2021/9/18の日記

なにもできない状態だとイライラする、というのを私はマニキュアを塗る度に思い知らされる。あれは、乾くまでの時間が非常に厄介で、生乾きの爪が少しでもなにか触れればせっかく筆で平坦にならしたマニキュアが汚くなってしまうから、なるべく手自体を静止していないといけない。これが意外と難しい。一番いいのはアニメとかを見てそっちに注意をそらすことなんだけど、あんまりアニメに夢中になると爪を乾かしていることをつい忘れてしまって安易にビールやらつまみやらに手を伸ばして失敗する。つまり、マニキュアを乾かしている間は、マニキュアを乾かしていることを絶対に忘れないようにしながらなんらかの気晴らしをしなくてはいけないのだ。
そう思うと、普段厳しい先輩とか、プライベートが全く見えないクールな先輩とかの指先に、その人の人間らしさを見て取れる。

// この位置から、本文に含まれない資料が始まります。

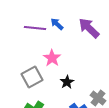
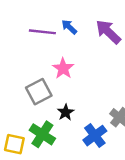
black star: (67, 82) -> (66, 112), moved

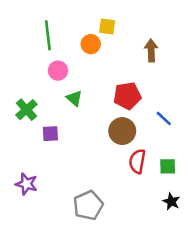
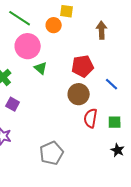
green line: (48, 35) -> (20, 18), turned -50
pink circle: (58, 71) -> (28, 46), size x1.6
purple square: (50, 134) -> (13, 104), moved, turned 32

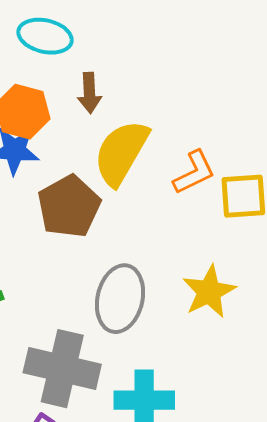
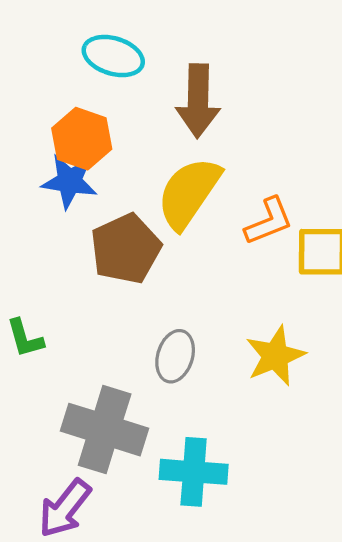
brown arrow: (89, 93) -> (198, 101), moved, size x1.6
gray ellipse: (120, 299) -> (175, 356), size x0.7

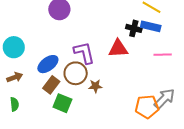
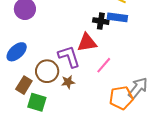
purple L-shape: (84, 53) -> (69, 57), moved
pink line: (163, 55) -> (104, 65), moved, turned -42
blue ellipse: (48, 64) -> (17, 52), moved

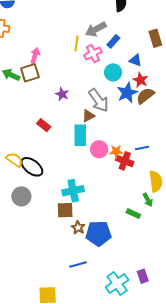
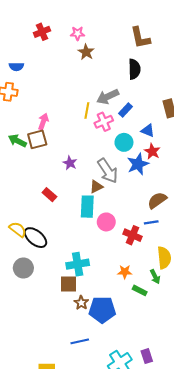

ちょっと塗りがはみ出していたり凹凸ができていたり、そういうマニキュアだとなおさら、この人もあの、マニキュアを乾かしている間の退屈をやり過ごそうとして失敗したのかな、なんて思ってふふっという気持ちになる。
凹凸といえば、この間の会でも話したが、「絵画の自己言及性」という言葉も思い出す。

マニキュアにおける自己言及、なんてものはないのかもしれないが、私にとっては「マニキュアをしているということ」がマニキュアをすることで言及される。好きな色を塗る、自分の好みを表明する、そういった楽しみがマニキュアにはあるのだが、それらをひっくるめて「わざわざ自爪ではなくマニキュアを塗る手間を選択」している、ことを私は読み取ってしまう。
メイクならばすっぴん風、なんかもあるけれど、マニキュアは基本地の爪を見せないように塗りつぶすかたちになる。(就活のときやフォーマルな場面では爪もすっぴん風を装わねばならないが。)地の爪を塗りつぶした時点で、それは自分の本来の爪とは全く異なる飾られた、人工的な爪になる。そして、その人工的な爪を作り出す手間を掛けている、ということが身だしなみのひとつになる。
マニキュアを注意深く平坦に塗る、ということをするたびに、私は写真登場以前の伝統的な西洋の油絵が、それが絵画であることを絵画自身が暴露しないように筆致を残せなかったことを思い出す。大げさだけど。